Financial inclusion is a process of ensuring access to appropriate financial products and services needed by all sections of the society in general and vulnerable groups in particular, at an affordable cost, in a fair and transparent manner, by regulated, mainstream institutional players. The objective of financial inclusion is to transform the lives of vulnerable people, mainly poor, by providing them access to banking finance and enabling them to generate stable income. Financial inclusion promotes economic development through a network of banking institutions helps to mobilise savings and investment in the economy for productive purposes. 

India had been making efforts to improve financial inclusion since independence. The Indian government along with the Reserve Bank of India (RBI) and National Bank for Agriculture and Rural Development (Nabard) has been making concerted efforts to enhance financial inclusion in India. The concerted efforts made in 1969 in nationalising 14 private sector banks followed by another six in 1980 did lead to some banking penetration, especially in rural areas. In 1972, priority sector lending emphasised on extending credit on easy terms, to agriculture and small industries. In 2006, the Reserve Bank of India introduced business correspondents. However, despite various efforts, nearly half of the population did not have a bank account in 2008 as was pointed out in an extensive study undertaken under the Chairmanship of C Rangarajan, former Governor, RBI.  

DPI tech

In August 2014, the Centre assigned utmost priority to financial inclusion and launched the Prime Ministers Jan Dhan Yojana on a mission mode achieving unprecedented success. Simultaneously, very imaginatively, technology was harnessed: Digital Public Infrastructure (DPI) developed over the years provided scalability, inter-operability and cost efficiency that pushed financial inclusion to transform the lives of people irrespective of geographical location. In India, the application of DPI was phenomenal: Aadhar provided biometric and portable identity, and affordable mobile phones with internet provided the Jan Dhan account holders access to basic banking.  The combination of Jan Dhan, Aadhar and mobile (JAM) revolutionised the banking penetration and usage significantly. Consequently, under the scheme, 35.4 crore accounts were opened in the rural and semi-urban areas as on August 14, 2024. In total, 53.1 crore accounts were opened, of which 29.6 crore were female beneficiaries. The total amount of deposits mobilised under Jan Dhan was ₹2.31 trillion. Thus, nearly 66.6 percent of beneficiaries under JAM are from rural areas and nearly 55.6 percent are women. 

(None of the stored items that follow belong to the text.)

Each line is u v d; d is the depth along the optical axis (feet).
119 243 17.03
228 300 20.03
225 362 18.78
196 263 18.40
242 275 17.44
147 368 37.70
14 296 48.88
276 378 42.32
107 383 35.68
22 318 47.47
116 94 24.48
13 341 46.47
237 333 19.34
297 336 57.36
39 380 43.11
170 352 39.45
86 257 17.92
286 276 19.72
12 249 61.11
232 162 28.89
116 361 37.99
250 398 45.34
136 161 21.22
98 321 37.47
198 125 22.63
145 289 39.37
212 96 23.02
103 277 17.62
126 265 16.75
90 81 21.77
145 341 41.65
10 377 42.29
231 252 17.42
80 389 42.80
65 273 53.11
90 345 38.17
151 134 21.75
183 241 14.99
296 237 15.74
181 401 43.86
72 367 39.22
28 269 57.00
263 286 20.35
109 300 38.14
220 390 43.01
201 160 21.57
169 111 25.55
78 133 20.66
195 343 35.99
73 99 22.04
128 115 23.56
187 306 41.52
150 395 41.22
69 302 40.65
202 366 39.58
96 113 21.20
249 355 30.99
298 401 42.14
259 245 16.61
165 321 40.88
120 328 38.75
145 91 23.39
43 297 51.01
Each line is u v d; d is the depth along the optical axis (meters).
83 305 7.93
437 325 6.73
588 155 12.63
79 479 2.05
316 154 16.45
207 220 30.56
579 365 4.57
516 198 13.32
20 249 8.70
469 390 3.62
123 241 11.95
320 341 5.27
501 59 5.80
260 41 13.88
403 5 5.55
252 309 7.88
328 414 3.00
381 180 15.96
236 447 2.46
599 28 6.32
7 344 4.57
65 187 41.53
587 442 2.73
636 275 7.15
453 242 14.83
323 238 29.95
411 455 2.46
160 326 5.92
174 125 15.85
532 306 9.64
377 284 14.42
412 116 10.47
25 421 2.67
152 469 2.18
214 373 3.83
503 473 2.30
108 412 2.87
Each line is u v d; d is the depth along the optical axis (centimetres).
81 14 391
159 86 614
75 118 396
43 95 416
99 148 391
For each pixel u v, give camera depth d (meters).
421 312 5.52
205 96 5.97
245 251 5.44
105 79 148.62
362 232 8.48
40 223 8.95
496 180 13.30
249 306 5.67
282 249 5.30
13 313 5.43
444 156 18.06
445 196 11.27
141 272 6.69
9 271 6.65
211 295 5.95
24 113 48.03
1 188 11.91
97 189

Consequent to all these concerted efforts, nearly 100 per cent households are connected with the formal banking institution. Thus, a great success in ten years by any estimate, achieved in a continent size India, a feat unparalleled in global history. 

Financial inclusion helps vulnerable segments of the society and is concerned with financial needs of people requiring financial services like saving accounts, credit on easy terms, insurance, asset-leasing and pensions. The Financial Inclusion Index (FI-Index) covers various aspects of financial inclusion, beyond simply banking accounts. This wider FI-index, released by the RBI on July 9, 2024 also shows an improvement from 60.1 in March 2023 to 64.2 in March 2024.

The RBI’s FI-index, a very composite computation aiming to capture wider financial inclusion reflecting the bigger objectivity of the government,  was first published by the Reserve Bank of India in August 2021 for end-March 2021.  The well-designed index captures various aspects of financial inclusion in a single value ranging between zero and hundred where 100 indicates full financial inclusion. The index comprises of three broad parameters – ease of access (with a weight of 35 percent), availability and usage of services (45 percent) and quality of services (20 percent). As can be noted, the weight is maximum for the usage of the services. The access component has four dimensions — banking, digital, pension and insurance. The 26 indicators, under access, include banking outlets, NBFCs and post offices as well as others, including pension schemes and insurance products. The usage parameter is divided into 5 dimensions — savings and investments, credit, digital, insurance and pension, comprising of 52 indicators. The quality variable has 3 dimensions — financial literacy, consumer protection and inequality in the distribution of financial infrastructure. This subindex has 19 indicators mainly focussed on making citizens aware of appropriate financial instruments. This also captures grievance mechanisms. The unique feature of this index is the quality parameter which covers deficiency in services.  

Looking ahead 

Financial inclusion ensures that everyone in the society gets access to social, economic and political opportunities without any discrimination. The extension of financial inclusion is inclusive growth. 

The mission mode application of financial inclusion was based on the policy of sabka saath, sabka vikas, sabka vishwas and sabka prayas which India has followed relentlessly in last few years to achieve inclusive growth. The same principle when extended to the planet translates into “One Earth, One Family and One Future” which is being achieved by India’s Unified Payments Interface (UPI) under the DPI. The UPI can develop into a cheaper and quicker alternative to available channels of remittances, as it has effectively proven its efficacy under the JAM trinity. The careful application of Artificial Intelligence and Machine Learning will only further facilitate deeper and more extensive financial inclusion, and hence more inclusive growth leading to faster development of India.